[O que fazer]
#1 Diga se cada afirmação abaixo está de acordo com o texto sobre a função da arte, respondendo sim ou não e citando as palavras do texto que decidem. (a) O maior mal do homem é esquecer. (b) Forma e conteúdo podiam andar separados. (c) O filme O Fantasma da Ópera dura quase três horas.
#2 Liste todas as obras de arte que o texto sobre a função da arte cita pelo nome.

[Texto fornecido]

■ ■ ■

Qual o maior mal do homem? Esquecer. Uma obra de arte, para muitas das civilizações antigas, tinha uma função sagrada: nos conectar com elementos mais profundos de nossa própria consciência. Assim, todos os componentes de uma canção, poesia, ou encenação eram pensados de forma que exerciam sobre o homem não apenas um fascínio estético, mas um tão importante quanto, fascínio simbólico.
Por isso, forma e conteúdo não podiam andar separados, não poderiam ser divergentes. E isso é o que faz a grandiosidade de uma obra até os dias de hoje. Ao entrar em contato com uma produção assim, nossa psique voa alto, nosso corpo estremece, nossos olhos marejam. Isso acontece com o vislumbre de um Davi de Michelangelo, com o olhar penetrante e perseguidor da Monalisa de Da Vinci, com a suave melodia de Serenade de Schubert e com as quase duas horas e meia do filme de Joel Schumacher, O Fantasma da Ópera.

■ ■ ■

[Dados brutos]
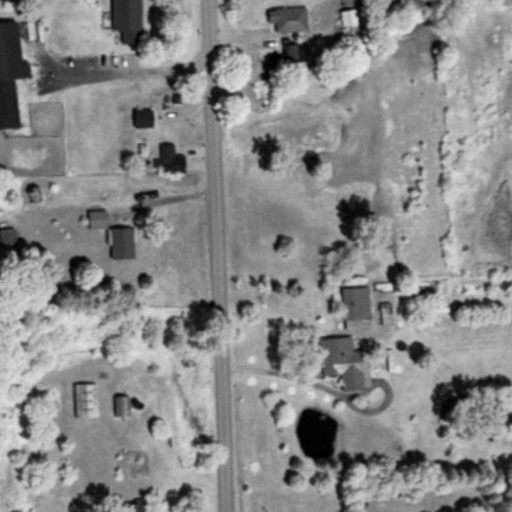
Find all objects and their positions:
building: (289, 20)
building: (129, 27)
building: (11, 72)
road: (116, 73)
building: (144, 119)
building: (172, 160)
building: (97, 220)
building: (122, 243)
road: (210, 255)
building: (356, 308)
building: (343, 363)
road: (314, 382)
building: (86, 401)
building: (121, 407)
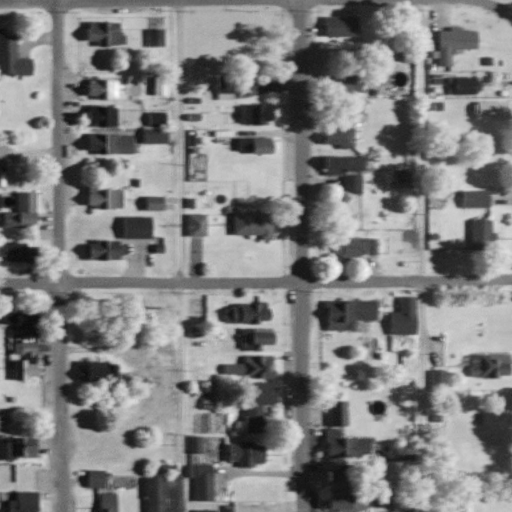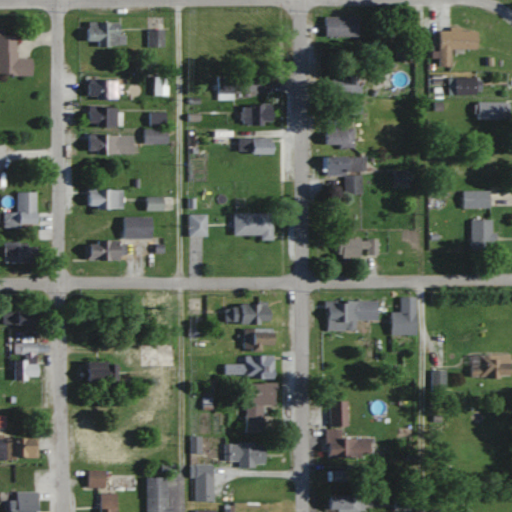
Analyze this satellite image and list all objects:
road: (257, 0)
building: (338, 26)
building: (102, 33)
building: (153, 37)
building: (451, 44)
building: (11, 59)
building: (337, 83)
building: (157, 85)
building: (464, 85)
building: (223, 88)
building: (103, 89)
building: (350, 104)
building: (489, 110)
building: (253, 114)
building: (100, 115)
building: (154, 118)
building: (153, 135)
building: (336, 136)
building: (109, 143)
building: (254, 145)
building: (344, 171)
building: (399, 175)
building: (101, 198)
building: (473, 198)
building: (151, 202)
building: (16, 219)
building: (194, 224)
building: (249, 224)
building: (134, 227)
building: (479, 234)
building: (355, 247)
building: (99, 250)
building: (17, 251)
road: (178, 255)
road: (58, 256)
road: (302, 256)
road: (417, 256)
road: (256, 281)
building: (346, 312)
building: (243, 313)
building: (16, 317)
building: (401, 317)
building: (254, 338)
building: (154, 355)
building: (22, 360)
building: (255, 366)
building: (488, 366)
building: (229, 368)
building: (95, 370)
building: (436, 380)
building: (254, 404)
building: (340, 434)
building: (17, 447)
building: (104, 450)
building: (242, 453)
building: (92, 478)
building: (200, 482)
building: (154, 493)
building: (20, 501)
building: (105, 501)
building: (342, 503)
building: (202, 510)
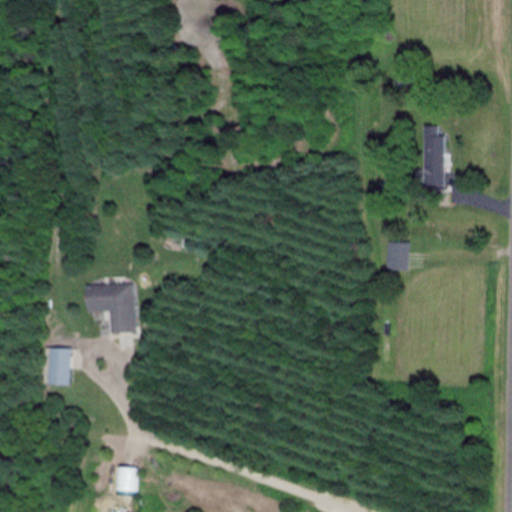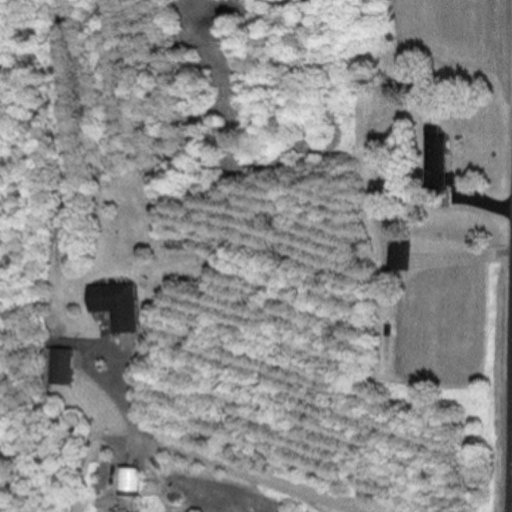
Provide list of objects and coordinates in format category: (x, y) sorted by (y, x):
building: (432, 155)
building: (397, 258)
building: (114, 305)
building: (113, 306)
building: (57, 367)
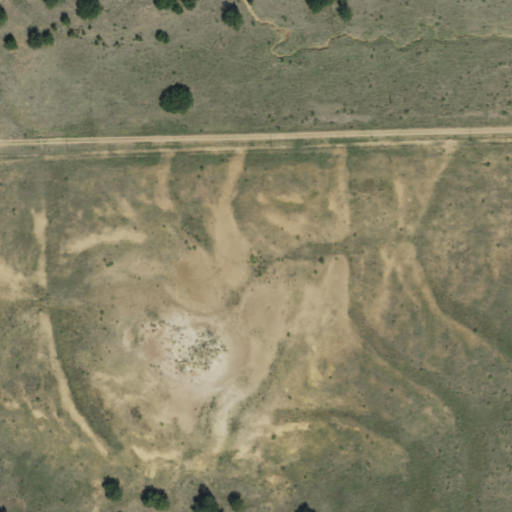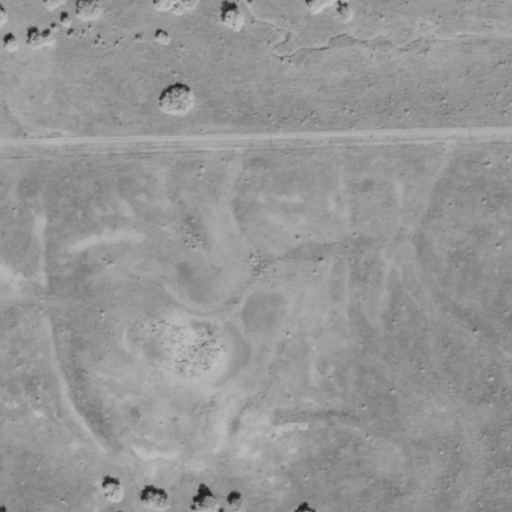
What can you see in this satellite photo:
road: (254, 132)
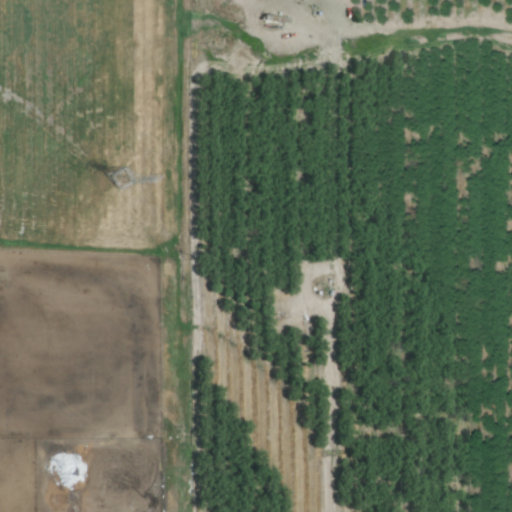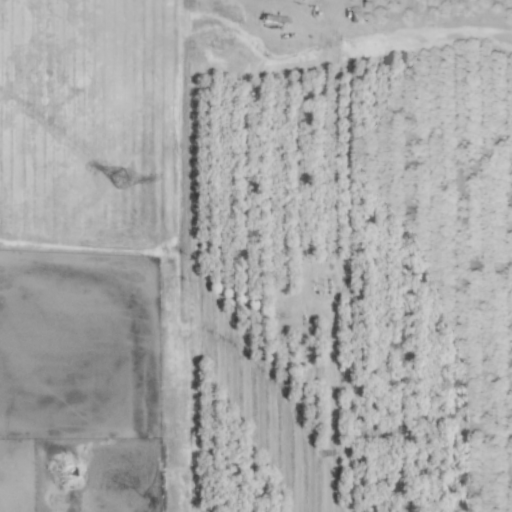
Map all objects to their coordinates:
power tower: (119, 179)
building: (119, 179)
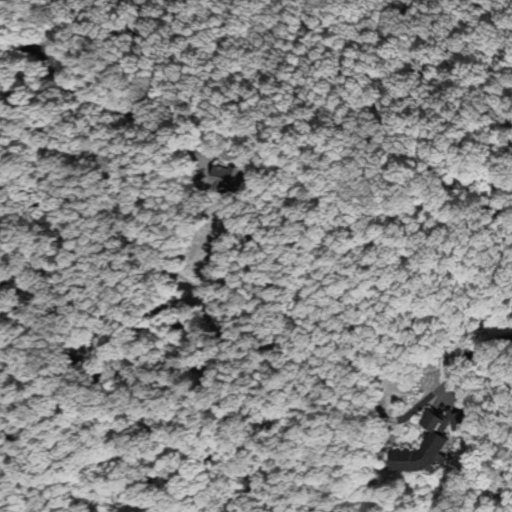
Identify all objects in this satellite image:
road: (22, 50)
road: (125, 112)
building: (234, 180)
road: (471, 348)
building: (427, 456)
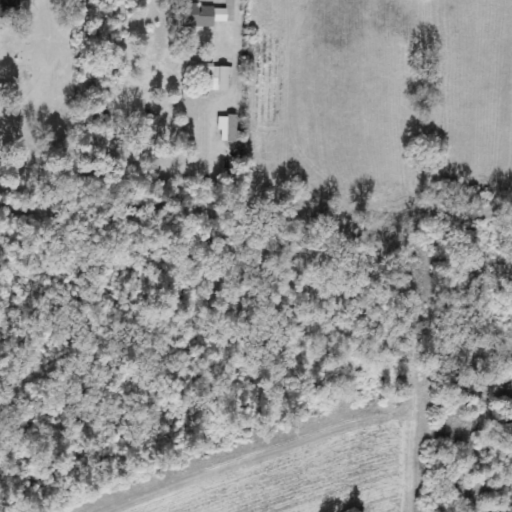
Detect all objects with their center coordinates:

■ ■ ■

[Respostas por tarefa]
#1
(a) Sim: "Qual o maior mal do homem? Esquecer."
(b) Não: "forma e conteúdo não podiam andar separados"
(c) Não: "as quase duas horas e meia do filme de Joel Schumacher, O Fantasma da Ópera"

#2
Davi
Monalisa
Serenade
O Fantasma da Ópera